WHAT YOU SHOULD DO » Go through the entries below and collect each line with the string "Thảo" in it.

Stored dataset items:

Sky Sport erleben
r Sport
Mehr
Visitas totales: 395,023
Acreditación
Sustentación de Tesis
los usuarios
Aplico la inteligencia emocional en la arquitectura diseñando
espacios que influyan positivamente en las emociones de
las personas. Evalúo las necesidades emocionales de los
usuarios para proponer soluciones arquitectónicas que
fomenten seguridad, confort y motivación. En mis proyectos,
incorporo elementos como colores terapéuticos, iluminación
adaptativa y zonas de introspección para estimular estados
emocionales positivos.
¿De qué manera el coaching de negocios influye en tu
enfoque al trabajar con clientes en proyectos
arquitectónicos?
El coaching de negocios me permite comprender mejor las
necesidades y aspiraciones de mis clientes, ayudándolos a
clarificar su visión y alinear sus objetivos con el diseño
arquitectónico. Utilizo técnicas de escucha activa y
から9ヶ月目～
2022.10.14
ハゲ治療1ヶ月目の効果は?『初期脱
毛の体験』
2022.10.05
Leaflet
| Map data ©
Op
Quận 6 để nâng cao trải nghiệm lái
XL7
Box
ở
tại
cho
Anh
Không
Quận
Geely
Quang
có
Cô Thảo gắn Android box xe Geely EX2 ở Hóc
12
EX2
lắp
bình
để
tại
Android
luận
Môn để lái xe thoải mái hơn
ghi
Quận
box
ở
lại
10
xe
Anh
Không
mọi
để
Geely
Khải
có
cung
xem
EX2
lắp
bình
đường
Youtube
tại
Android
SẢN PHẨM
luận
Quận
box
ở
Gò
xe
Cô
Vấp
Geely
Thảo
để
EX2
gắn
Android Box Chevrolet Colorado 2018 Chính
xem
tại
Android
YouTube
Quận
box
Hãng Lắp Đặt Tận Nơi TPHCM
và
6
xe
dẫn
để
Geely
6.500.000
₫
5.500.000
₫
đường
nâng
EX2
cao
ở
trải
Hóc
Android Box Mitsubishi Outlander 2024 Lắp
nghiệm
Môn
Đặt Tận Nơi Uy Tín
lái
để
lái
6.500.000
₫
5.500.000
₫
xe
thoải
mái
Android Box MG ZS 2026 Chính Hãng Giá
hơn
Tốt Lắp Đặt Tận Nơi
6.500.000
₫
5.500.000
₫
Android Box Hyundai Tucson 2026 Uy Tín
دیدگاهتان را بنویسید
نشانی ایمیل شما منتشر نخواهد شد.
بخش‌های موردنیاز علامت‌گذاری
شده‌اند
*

ANSWER SPACE »
Cô Thảo gắn Android box xe Geely EX2 ở Hóc
Thảo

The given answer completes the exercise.